Personal data must not be kept longer than necessary. The Company retains personal data for lawful and legitimate business purposes and then securely destroys, erases, or anonymises data where retention is no longer required.

Retention highlights:

  • Unsuccessful job applicants: generally 6 months (longer in limited legal-risk situations).
  • Members of staff: generally for employment duration, then post-employment retention in line with legal and business needs.
  • Other third parties (clients/customers/suppliers): generally for relationship duration, then limited retention as required by law or legal-risk protection.
6. Integrity and Confidentiality

Personal data must be processed securely using appropriate technical and organizational measures to protect against unauthorized or unlawful processing and against accidental loss, destruction or damage.

Where third-party service providers process personal data, contractual and security safeguards must be in place, and only authorized sharing is permitted.

Accountability

The Company is responsible for, and must be able to demonstrate, compliance with the data protection principles.
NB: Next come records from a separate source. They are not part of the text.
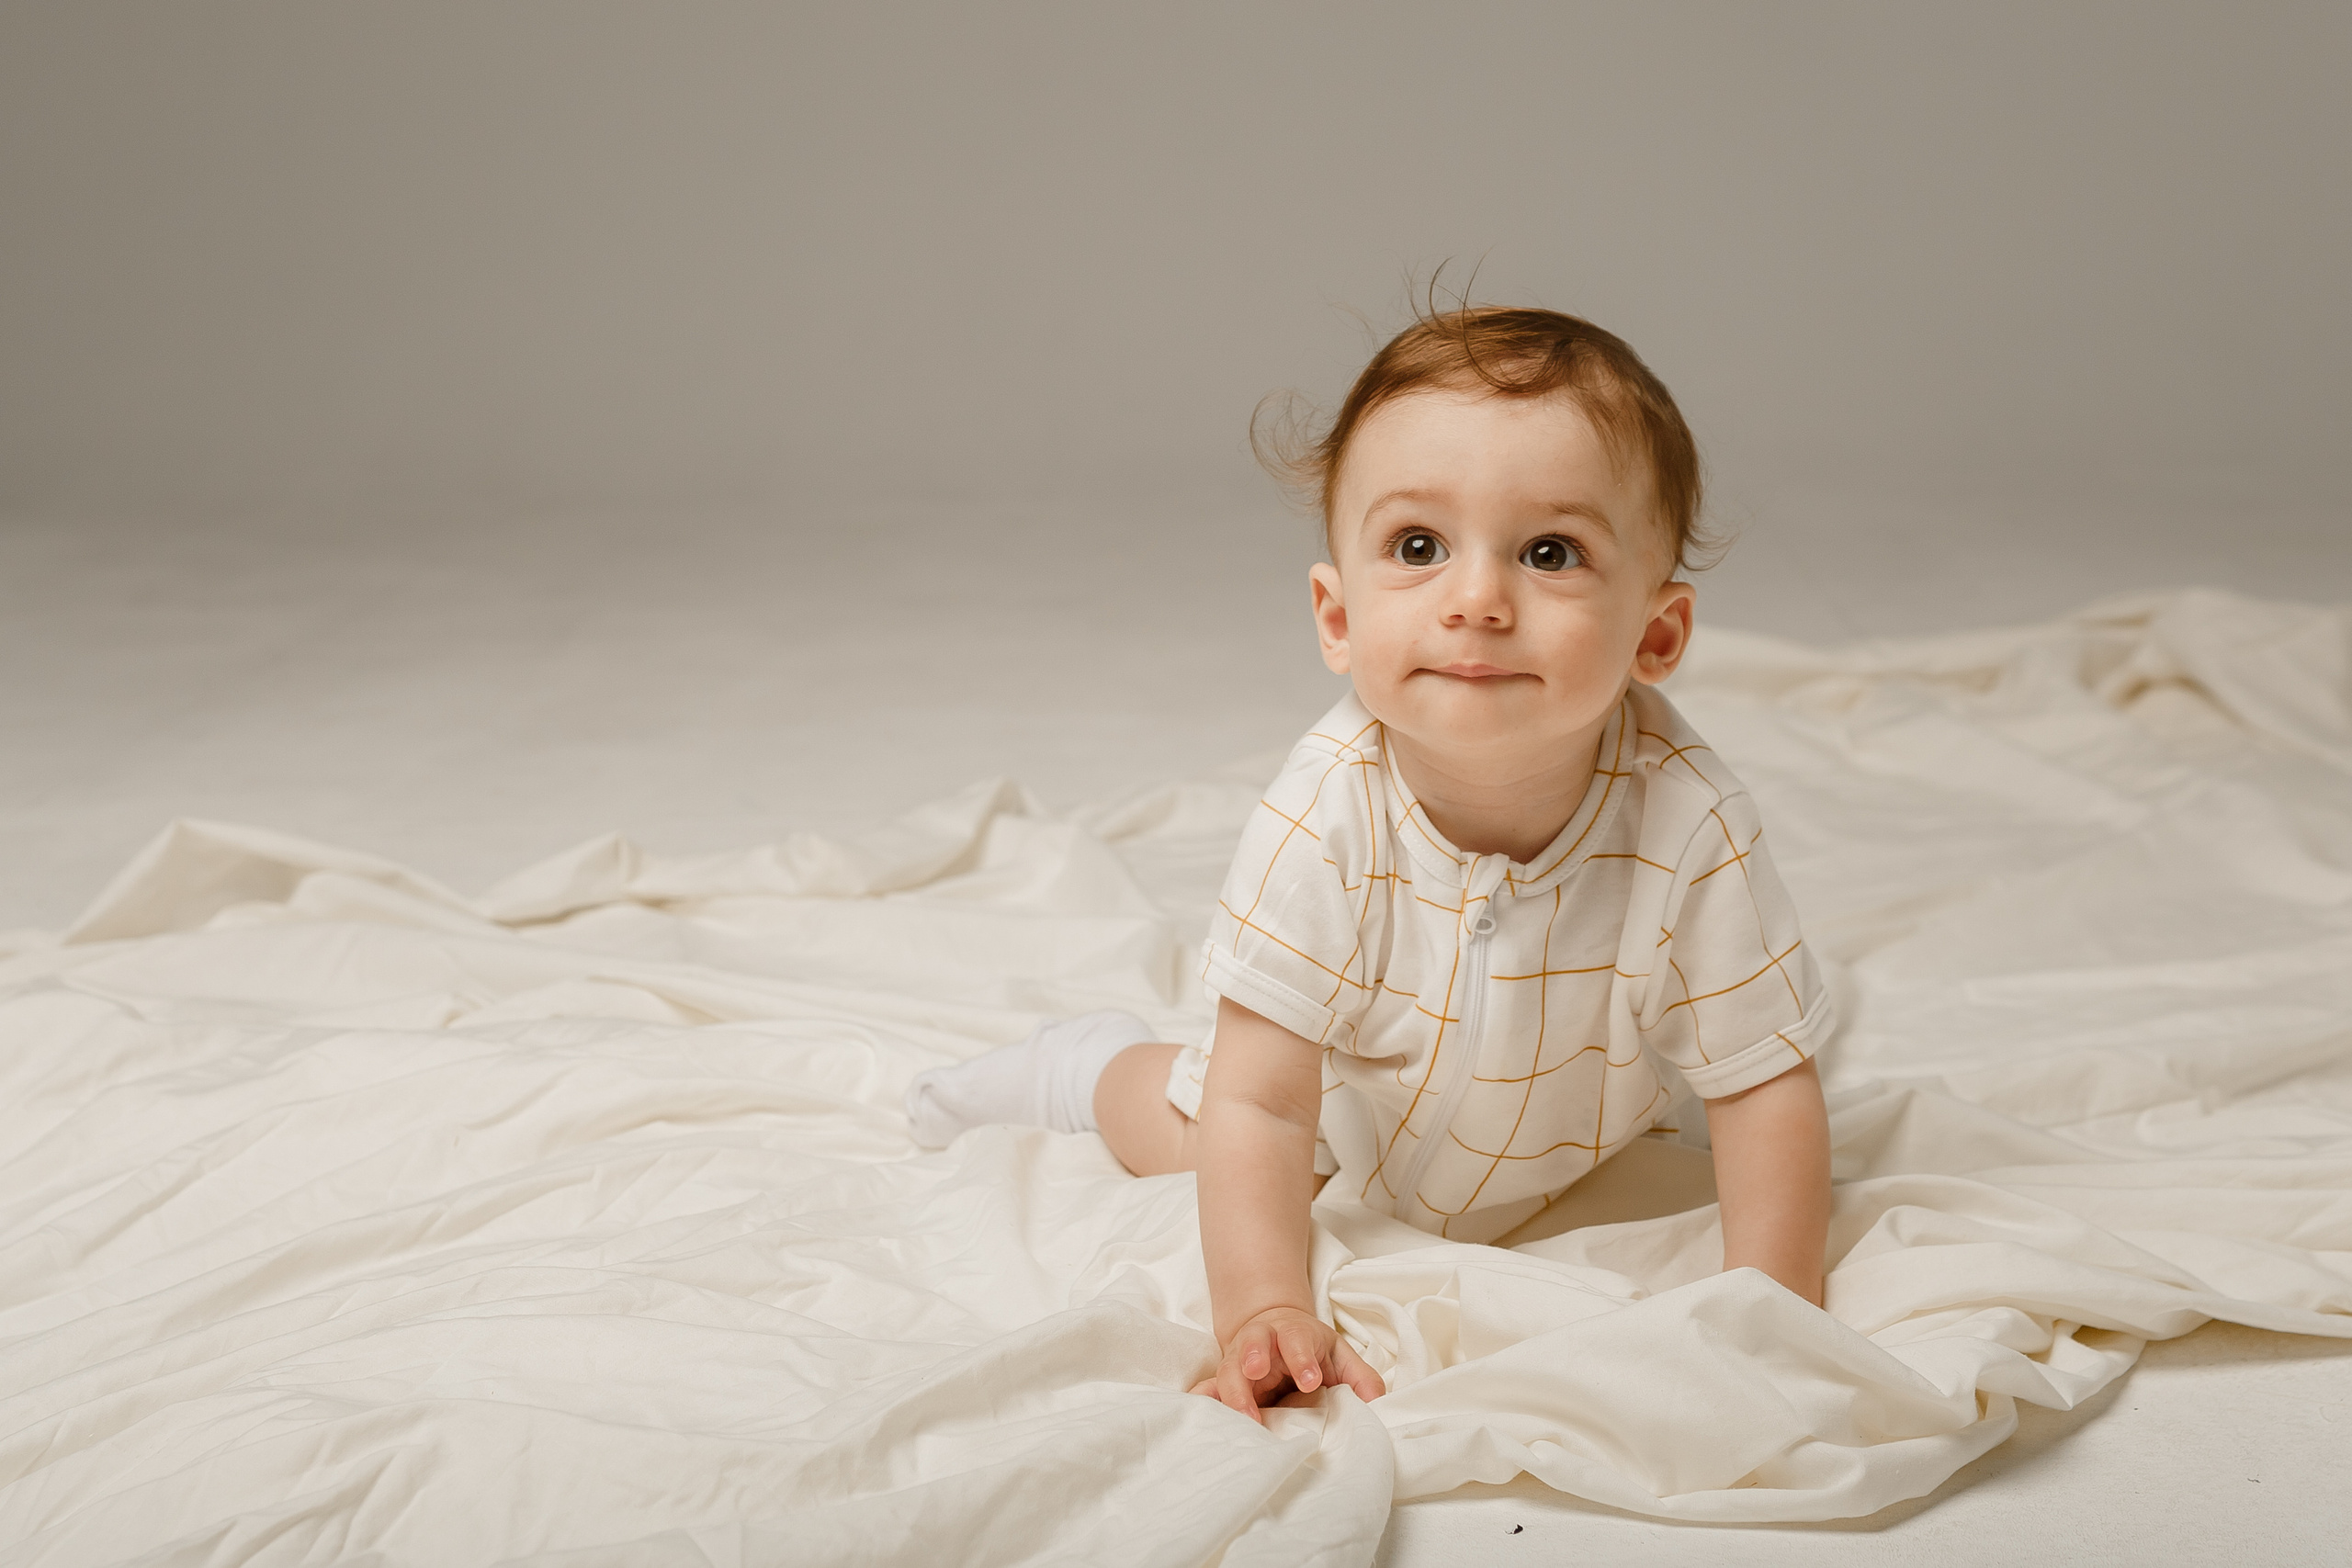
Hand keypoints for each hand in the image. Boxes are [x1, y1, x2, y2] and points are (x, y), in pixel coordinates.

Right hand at [1190, 1305, 1385, 1423]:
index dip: (1302, 1357)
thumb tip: (1376, 1402)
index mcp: (1294, 1333)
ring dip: (1231, 1386)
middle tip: (1257, 1373)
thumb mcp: (1338, 1355)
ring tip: (1242, 1413)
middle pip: (1254, 1342)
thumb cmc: (1310, 1350)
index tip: (1311, 1380)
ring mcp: (1239, 1362)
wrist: (1274, 1333)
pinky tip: (1199, 1409)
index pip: (1297, 1339)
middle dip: (1254, 1355)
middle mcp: (1262, 1343)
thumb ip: (1359, 1377)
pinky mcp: (1225, 1382)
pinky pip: (1209, 1387)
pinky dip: (1203, 1397)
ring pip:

This includes appointing appropriate roles, maintaining processing records, training staff, conducting reviews and assessments, and applying privacy-by-design controls.

Data Subject Rights

Under data protection legislation, data subjects may exercise rights including access, rectification, erasure, restriction, objection, portability, and rights related to automated decision-making and direct marketing.

Requests such as a Data Subject Access Request (DSAR) should be handled promptly and in accordance with legal timelines and verification steps.

Your Obligations in Relation to Personal Data

All staff must comply with this policy and the data protection principles when processing personal data on behalf of the Company. Unauthorized obtaining or disclosure of personal data may amount to misconduct and can also be a criminal offence.

  • Only access data where authorized and necessary for your role.
  • Do not disclose personal data informally or to unauthorized parties.
  • Use secure systems and approved methods when transferring or storing data.
  • Report suspected personal data breaches immediately.
  • Attend required data protection training and follow Company procedures.